Gao Vianne R, Yang Rui, Das Arnav, Luo Renhe, Luo Hanzhi, McNally Dylan R, Karagiannidis Ioannis, Rivas Martin A, Wang Zhong-Min, Barisic Darko, Karbalayghareh Alireza, Wong Wilfred, Zhan Yingqian A, Chin Christopher R, Noble William, Bilmes Jeff A, Apostolou Effie, Kharas Michael G, Béguelin Wendy, Viny Aaron D, Huangfu Danwei, Rudensky Alexander Y, Melnick Ari M, Leslie Christina S
Computational and Systems Biology Program, Memorial Sloan Kettering Cancer Center, New York, NY, USA.
Tri-Institutional Program in Computational Biology and Medicine, New York, NY, USA.
bioRxiv. 2023 Jul 28:2023.07.27.550836. doi: 10.1101/2023.07.27.550836.
The identification of cell-type-specific 3D chromatin interactions between regulatory elements can help to decipher gene regulation and to interpret the function of disease-associated non-coding variants. However, current chromosome conformation capture (3C) technologies are unable to resolve interactions at this resolution when only small numbers of cells are available as input. We therefore present ChromaFold, a deep learning model that predicts 3D contact maps and regulatory interactions from single-cell ATAC sequencing (scATAC-seq) data alone. ChromaFold uses pseudobulk chromatin accessibility, co-accessibility profiles across metacells, and predicted CTCF motif tracks as input features and employs a lightweight architecture to enable training on standard GPUs. Once trained on paired scATAC-seq and Hi-C data in human cell lines and tissues, ChromaFold can accurately predict both the 3D contact map and peak-level interactions across diverse human and mouse test cell types. In benchmarking against a recent deep learning method that uses bulk ATAC-seq, DNA sequence, and CTCF ChIP-seq to make cell-type-specific predictions, ChromaFold yields superior prediction performance when including CTCF ChIP-seq data as an input and comparable performance without. Finally, fine-tuning ChromaFold on paired scATAC-seq and Hi-C in a complex tissue enables deconvolution of chromatin interactions across cell subpopulations. ChromaFold thus achieves state-of-the-art prediction of 3D contact maps and regulatory interactions using scATAC-seq alone as input data, enabling accurate inference of cell-type-specific interactions in settings where 3C-based assays are infeasible.

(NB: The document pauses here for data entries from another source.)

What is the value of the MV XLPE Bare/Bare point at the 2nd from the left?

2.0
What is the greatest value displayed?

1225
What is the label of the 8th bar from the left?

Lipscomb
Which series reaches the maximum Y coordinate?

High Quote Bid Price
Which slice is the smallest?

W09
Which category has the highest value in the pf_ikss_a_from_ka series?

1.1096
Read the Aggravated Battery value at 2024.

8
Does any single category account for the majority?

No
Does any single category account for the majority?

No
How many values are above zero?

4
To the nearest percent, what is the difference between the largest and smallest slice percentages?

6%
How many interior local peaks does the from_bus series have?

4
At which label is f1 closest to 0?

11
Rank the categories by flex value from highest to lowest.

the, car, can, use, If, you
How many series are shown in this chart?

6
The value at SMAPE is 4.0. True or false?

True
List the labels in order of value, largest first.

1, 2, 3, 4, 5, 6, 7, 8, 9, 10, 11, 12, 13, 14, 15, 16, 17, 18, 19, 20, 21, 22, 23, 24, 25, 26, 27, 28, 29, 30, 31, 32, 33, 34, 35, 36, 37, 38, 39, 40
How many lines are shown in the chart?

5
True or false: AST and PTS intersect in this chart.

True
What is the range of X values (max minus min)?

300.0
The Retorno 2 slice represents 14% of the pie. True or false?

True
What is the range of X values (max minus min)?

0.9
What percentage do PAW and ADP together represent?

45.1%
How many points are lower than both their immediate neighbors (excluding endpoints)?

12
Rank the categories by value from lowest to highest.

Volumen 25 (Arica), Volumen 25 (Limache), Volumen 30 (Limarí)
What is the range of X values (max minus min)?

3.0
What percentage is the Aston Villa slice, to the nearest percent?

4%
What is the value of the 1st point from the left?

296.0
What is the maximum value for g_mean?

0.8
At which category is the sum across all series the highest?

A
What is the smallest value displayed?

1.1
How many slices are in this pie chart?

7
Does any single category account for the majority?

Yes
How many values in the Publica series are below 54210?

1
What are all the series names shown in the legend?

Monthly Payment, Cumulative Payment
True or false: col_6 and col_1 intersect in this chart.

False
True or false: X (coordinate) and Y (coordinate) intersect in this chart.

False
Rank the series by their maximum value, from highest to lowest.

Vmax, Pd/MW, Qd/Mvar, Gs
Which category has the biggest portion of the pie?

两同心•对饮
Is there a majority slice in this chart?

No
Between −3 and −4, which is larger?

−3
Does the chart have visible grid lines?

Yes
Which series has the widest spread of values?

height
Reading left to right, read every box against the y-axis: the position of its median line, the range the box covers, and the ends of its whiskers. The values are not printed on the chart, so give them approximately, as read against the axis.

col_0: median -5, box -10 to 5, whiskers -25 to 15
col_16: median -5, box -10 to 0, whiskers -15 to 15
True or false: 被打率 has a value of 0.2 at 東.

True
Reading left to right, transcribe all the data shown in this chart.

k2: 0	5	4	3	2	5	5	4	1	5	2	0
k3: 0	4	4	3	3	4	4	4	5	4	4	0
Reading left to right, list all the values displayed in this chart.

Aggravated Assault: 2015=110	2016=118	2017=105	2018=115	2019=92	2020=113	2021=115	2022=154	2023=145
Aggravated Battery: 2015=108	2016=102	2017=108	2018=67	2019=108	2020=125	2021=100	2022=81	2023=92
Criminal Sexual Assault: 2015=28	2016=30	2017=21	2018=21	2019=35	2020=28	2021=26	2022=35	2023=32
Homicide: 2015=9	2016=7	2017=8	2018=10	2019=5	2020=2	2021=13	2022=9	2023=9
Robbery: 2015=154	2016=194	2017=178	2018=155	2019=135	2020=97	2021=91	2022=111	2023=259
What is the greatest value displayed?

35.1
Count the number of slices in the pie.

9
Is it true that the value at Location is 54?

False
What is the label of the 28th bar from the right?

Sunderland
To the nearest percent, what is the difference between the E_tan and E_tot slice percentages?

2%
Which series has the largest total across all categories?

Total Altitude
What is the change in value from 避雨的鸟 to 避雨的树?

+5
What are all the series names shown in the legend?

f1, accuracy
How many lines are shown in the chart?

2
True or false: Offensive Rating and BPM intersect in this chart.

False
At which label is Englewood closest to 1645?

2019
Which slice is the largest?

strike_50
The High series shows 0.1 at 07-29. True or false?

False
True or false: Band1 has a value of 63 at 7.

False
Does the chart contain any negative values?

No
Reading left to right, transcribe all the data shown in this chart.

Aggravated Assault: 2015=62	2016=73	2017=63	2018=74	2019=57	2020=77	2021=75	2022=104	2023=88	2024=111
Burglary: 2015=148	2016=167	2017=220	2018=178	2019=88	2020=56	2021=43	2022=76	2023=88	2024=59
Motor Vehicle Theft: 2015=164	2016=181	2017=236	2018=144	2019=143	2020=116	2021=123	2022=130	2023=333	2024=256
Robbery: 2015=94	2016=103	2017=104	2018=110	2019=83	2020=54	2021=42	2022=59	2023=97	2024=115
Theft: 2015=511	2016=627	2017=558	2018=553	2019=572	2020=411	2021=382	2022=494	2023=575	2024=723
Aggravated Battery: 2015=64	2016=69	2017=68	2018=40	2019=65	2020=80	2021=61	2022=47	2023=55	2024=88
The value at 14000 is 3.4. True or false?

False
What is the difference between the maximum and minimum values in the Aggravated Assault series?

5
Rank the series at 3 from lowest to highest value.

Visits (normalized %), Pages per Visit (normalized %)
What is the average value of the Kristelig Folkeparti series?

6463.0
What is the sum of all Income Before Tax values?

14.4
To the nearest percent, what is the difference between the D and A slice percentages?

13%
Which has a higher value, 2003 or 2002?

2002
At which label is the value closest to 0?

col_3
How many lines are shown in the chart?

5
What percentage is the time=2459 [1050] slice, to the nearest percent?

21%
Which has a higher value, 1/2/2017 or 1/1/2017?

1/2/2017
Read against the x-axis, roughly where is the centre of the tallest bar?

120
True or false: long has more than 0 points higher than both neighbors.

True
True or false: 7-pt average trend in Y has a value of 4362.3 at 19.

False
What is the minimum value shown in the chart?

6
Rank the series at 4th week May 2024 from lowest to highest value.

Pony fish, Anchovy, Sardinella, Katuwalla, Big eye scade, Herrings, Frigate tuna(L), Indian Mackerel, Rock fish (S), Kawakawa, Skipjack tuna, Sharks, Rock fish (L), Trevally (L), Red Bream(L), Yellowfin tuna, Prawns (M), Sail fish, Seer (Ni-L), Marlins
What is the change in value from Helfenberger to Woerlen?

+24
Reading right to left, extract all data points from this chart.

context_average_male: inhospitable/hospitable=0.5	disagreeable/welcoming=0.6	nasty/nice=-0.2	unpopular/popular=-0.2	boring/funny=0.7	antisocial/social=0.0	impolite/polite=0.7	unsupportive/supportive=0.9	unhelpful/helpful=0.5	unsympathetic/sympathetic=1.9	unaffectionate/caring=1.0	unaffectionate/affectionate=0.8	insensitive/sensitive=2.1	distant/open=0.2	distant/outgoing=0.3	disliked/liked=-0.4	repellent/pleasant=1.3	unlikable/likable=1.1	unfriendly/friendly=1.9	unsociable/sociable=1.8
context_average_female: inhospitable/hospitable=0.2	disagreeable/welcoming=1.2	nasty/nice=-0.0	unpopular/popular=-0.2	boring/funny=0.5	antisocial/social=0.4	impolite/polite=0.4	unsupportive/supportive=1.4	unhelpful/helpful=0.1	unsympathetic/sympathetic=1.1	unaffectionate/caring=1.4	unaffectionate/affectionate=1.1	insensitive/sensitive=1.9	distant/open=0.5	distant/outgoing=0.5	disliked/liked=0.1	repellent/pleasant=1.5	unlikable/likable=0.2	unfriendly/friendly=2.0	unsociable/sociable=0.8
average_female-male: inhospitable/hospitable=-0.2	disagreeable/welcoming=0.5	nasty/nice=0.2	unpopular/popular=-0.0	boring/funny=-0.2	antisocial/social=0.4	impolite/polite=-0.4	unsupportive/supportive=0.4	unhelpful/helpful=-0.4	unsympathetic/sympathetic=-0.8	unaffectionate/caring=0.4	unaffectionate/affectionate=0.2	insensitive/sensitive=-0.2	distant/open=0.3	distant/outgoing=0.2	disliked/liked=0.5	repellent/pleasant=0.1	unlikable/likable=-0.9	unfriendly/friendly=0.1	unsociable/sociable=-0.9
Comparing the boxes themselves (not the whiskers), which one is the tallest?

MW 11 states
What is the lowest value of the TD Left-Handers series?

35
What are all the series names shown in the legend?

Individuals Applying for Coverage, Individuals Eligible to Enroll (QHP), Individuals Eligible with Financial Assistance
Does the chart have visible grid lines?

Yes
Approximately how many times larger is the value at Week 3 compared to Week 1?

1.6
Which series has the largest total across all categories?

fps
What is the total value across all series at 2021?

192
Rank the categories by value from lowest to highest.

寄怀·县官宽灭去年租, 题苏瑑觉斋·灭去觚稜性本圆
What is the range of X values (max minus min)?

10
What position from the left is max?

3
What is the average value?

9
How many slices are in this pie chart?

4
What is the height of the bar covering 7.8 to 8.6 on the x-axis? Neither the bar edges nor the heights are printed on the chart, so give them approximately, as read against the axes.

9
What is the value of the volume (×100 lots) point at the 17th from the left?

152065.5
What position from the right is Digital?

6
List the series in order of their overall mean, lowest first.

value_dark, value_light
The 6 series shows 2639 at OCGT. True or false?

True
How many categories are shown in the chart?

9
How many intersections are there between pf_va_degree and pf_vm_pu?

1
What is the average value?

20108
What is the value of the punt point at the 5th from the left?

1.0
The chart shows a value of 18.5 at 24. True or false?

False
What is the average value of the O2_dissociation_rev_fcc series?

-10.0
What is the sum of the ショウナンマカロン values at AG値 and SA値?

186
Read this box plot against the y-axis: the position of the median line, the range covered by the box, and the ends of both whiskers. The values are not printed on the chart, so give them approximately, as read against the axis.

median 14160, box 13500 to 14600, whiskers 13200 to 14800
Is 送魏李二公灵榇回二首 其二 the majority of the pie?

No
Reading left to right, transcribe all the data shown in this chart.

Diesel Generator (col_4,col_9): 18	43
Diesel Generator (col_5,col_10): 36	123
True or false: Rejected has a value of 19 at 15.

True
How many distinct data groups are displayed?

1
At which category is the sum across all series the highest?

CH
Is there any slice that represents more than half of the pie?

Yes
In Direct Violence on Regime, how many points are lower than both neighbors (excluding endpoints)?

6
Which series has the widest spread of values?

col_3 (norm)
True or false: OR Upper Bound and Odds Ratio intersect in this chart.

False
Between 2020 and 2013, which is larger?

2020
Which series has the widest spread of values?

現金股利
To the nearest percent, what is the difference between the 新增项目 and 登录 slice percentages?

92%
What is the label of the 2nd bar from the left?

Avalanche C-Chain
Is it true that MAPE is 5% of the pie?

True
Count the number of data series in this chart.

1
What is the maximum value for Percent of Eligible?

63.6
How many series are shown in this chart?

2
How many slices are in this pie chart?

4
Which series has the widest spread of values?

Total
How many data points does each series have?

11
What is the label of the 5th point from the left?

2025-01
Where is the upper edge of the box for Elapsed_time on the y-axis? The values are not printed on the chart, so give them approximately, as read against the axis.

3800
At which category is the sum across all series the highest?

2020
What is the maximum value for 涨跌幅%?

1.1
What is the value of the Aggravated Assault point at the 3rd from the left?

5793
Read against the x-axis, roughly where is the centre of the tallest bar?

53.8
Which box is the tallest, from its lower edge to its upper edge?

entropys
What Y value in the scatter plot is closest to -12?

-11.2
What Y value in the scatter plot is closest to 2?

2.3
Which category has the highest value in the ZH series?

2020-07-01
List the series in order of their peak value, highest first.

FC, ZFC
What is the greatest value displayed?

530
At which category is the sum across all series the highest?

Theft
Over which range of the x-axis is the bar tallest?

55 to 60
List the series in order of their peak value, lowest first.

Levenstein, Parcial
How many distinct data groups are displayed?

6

鉴定调控元件之间细胞类型特异性的三维染色质相互作用,有助于解读基因调控并阐释疾病相关非编码变异的功能。然而,当仅有少量细胞可作为输入时,当前的染色体构象捕获(3C)技术无法在该分辨率下解析相互作用。因此,我们提出了ChromaFold,这是一种深度学习模型,仅根据单细胞染色质转座酶可及性测序(scATAC-seq)数据就能预测三维接触图谱和调控相互作用。ChromaFold将伪批量染色质可及性、跨元细胞的共可及性图谱以及预测的CTCF基序轨迹作为输入特征,并采用轻量级架构以便在标准GPU上进行训练。一旦在人类细胞系和组织中的配对scATAC-seq和Hi-C数据上进行训练,ChromaFold就能准确预测不同人类和小鼠测试细胞类型的三维接触图谱和峰值水平的相互作用。在与一种使用批量ATAC-seq、DNA序列和CTCF染色质免疫沉淀测序(ChIP-seq)进行细胞类型特异性预测的最新深度学习方法进行基准测试时,当将CTCF ChIP-seq数据作为输入时,ChromaFold具有更优的预测性能,而在不使用该数据时性能相当。最后,在复杂组织中的配对scATAC-seq和Hi-C数据上对ChromaFold进行微调,能够反卷积跨细胞亚群的染色质相互作用。因此,ChromaFold仅使用scATAC-seq作为输入数据就能实现三维接触图谱和调控相互作用的最先进预测,从而在基于3C的检测不可行的情况下,能够准确推断细胞类型特异性相互作用。